On Tue, 2 Sep 2008 12:29:04 -0600, "Mike"
wrote:

Dredging harms the Sound:

http://www.dec.ny.gov/environmentdec/19094.html

It should be even more restricted.


First you would have to have some idea what you are talking about,
which you obviously do not.

Yes, it's true. You can't just indiscriminately run around dredging
and dumping haphazardly. You need to know what you are digging up, and
where it can be put down without causing trouble. Norwalk Harbor is a
good example. It's the Norwalk River, which for a couple hundred years
was the repository for a lot of very dirty factory's excrement. These
days, not all dredged material is allowed to be dumped ANYWHERE in the
water. It has to be trucked inland away from the watershed and handled
appropriately.

North Cove is not likely to contain anything harmful. I'm sure they
will check, anyway.

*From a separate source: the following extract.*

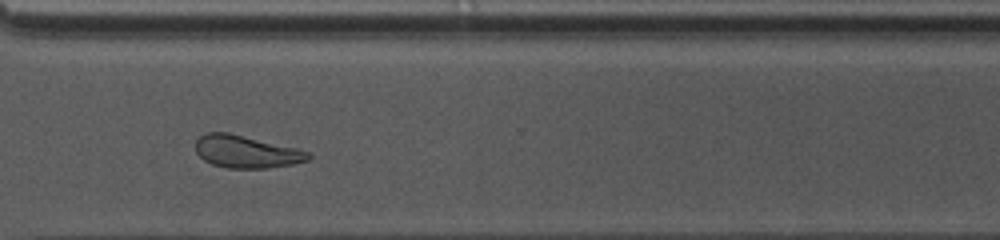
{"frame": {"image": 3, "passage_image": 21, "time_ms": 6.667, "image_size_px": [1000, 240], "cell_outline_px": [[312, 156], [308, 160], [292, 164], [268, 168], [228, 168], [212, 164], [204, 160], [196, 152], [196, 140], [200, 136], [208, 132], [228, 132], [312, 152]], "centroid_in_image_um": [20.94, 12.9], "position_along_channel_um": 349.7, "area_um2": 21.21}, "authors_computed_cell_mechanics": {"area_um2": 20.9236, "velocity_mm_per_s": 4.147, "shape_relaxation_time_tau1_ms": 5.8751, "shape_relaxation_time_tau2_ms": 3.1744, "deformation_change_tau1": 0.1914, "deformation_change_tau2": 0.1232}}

It's a small isolated harbor with pretty much
nothing immediately surrounding it other than a few homes and a
seasonal yacht club. The Connecticut runs past it, carrying tons of
filth directly into the Sound 24/7/365. You could probably use what
they dredge out of North Cove for fill in your vegetable garden.

In the overall scheme of things, all dredging combined isn't even a
blip on the RADAR compared with what gets dumped in the LIS daily by
hundreds of communities, as they have been doing since bar bands
consisted only of fifes and snare drums.